Last month at the Force15 conference in Oxford Ian Mulvany and I ran a workshop on data citation support in reference managers. The report of that workshop isn’t done yet, but I can say that it was a success - we now have a pretty good idea what the problems are and what needs to be done to fix them. The short summary of the workshop is in this slide deck of the presentation that summarized the workshop for the other Force15 attendees.

The whole idea of the workshop was to treat data citation as similar as possible to the citation of journal articles, i.e. to allow authors to use the same tools (reference managers) and conventions (citation styles). Putting a data citation into a reference list makes it easier to find that data citation because reference lists contain more metadata, are more structured, and more accessible than data citations in the form of identifiers or links within the body text of the article.

But I have to admit that there is one problem with reference lists: although there is always some self-citation, reference lists usually contain references to articles (and other resources) created by other people and before the article was published. It feels a little bit odd to put a dataset created by the same group of people and published at the same time into the reference list. And although we could use a separate reference list or highlight the data associated with the article in some other way, what we really want is something slightly different, a manifest file.

The journal article has been a (mainly) textual document for many centuries not because this is the essence of science communication, but rather because there was no practical way to include all the other information (raw data, tools used for experiments, etc.).

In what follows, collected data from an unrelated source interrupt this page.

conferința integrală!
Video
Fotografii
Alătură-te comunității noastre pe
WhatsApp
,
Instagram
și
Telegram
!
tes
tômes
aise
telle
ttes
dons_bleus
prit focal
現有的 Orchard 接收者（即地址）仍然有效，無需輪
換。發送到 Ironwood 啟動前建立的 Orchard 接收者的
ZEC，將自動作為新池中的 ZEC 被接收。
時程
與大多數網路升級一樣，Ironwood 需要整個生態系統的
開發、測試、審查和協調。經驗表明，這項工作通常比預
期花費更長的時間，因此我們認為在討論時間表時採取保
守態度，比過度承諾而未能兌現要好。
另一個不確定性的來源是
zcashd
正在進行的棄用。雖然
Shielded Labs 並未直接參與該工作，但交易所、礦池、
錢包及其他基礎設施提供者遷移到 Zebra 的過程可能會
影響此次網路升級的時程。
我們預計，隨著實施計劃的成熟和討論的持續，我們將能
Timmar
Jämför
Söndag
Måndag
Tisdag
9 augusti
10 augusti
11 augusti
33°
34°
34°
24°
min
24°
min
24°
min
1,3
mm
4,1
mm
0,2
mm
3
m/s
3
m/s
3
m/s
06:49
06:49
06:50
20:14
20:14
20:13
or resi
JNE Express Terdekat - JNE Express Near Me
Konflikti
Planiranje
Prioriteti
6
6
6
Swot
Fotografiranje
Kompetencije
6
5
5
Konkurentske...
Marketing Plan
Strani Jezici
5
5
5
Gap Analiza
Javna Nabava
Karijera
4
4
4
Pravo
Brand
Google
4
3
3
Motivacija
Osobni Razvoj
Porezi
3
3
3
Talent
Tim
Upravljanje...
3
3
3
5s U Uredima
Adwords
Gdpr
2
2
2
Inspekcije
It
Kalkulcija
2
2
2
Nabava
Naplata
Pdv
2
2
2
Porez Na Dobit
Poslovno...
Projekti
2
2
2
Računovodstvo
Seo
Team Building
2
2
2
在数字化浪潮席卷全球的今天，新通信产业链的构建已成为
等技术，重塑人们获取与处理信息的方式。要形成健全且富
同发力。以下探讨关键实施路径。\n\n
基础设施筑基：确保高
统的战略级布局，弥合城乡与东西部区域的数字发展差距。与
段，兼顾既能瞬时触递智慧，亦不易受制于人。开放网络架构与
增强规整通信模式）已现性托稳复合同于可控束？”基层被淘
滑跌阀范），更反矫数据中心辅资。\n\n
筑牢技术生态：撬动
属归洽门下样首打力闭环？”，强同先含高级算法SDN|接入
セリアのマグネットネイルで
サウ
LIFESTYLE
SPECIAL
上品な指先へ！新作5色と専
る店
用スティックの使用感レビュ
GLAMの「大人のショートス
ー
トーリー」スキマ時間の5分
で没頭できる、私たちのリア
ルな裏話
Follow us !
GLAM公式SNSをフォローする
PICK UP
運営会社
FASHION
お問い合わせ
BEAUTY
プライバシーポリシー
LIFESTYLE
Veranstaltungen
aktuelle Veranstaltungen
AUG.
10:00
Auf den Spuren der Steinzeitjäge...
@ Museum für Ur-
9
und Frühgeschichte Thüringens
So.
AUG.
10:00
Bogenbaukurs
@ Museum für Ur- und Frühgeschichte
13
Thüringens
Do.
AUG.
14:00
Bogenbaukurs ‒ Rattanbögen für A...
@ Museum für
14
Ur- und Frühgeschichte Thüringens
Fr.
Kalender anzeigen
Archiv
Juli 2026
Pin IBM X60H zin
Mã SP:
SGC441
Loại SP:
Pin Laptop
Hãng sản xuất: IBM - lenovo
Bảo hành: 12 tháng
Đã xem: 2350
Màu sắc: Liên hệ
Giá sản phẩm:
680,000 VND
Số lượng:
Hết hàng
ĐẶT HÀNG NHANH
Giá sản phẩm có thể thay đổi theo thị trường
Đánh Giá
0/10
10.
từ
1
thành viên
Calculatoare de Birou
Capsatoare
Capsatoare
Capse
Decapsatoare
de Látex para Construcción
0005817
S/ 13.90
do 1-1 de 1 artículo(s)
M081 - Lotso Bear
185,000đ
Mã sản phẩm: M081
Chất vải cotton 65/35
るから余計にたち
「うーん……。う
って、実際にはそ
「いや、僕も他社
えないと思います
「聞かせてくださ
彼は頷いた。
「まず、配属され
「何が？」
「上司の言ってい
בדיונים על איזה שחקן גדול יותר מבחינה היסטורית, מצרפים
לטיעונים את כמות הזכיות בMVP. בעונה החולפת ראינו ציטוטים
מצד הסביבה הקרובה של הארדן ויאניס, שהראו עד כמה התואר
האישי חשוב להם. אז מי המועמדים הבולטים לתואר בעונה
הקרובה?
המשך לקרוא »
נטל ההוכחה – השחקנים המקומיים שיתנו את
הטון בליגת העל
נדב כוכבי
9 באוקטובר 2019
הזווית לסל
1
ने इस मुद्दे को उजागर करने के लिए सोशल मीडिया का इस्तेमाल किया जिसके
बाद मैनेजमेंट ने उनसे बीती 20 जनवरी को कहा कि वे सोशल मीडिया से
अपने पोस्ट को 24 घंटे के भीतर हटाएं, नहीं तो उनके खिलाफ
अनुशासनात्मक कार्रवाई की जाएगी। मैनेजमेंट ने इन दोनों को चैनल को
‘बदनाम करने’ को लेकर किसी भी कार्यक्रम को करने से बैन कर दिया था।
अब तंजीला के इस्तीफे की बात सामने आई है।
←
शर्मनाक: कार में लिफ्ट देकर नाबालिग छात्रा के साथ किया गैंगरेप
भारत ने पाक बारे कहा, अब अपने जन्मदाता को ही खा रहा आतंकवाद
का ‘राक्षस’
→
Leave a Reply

Very few of these limitations remain with the digital journal article that we have since the 1990s, but we have for the most part failed to change the format other than going from paper to PDF. One of many examples: figures in publications typically still are has limited as they were decades ago with no way to see the data underlying the figure, options for selecting what data points are shown, or animation for time-based information.

So what we really care about is the sum of artifacts and resources that together make what Carol Goble and others call research object, the journal article is an important part, but clearly doesn’t include everything that is needed to understand and reproduce the work. Reference lists can help with linking to some of the resources not included in the article text, but they typically don’t link to supplementary information or other places where the underlying data are made available, or to the figures of the article. Although some publishers provide navigation tools for readers to get to this information, what we really need is a machine-readable list of all the resources used in an article.

As it happens, this is exactly what the ePub format for electronic books is doing, as every ePub must include a manifest file that lists all the files that are part of the publication, defined in the Open Packaging Format (OPF). I need to do more research to figure out how to do this with JATS, the standard for scholarly articles, and how to generate something similar to the manifest file when using different formats, e.g. html or markdown. This has to be linked to some of the information we are collecting already, e.g. described in JATS, or the relatedIdentifier in the DataCite metadata.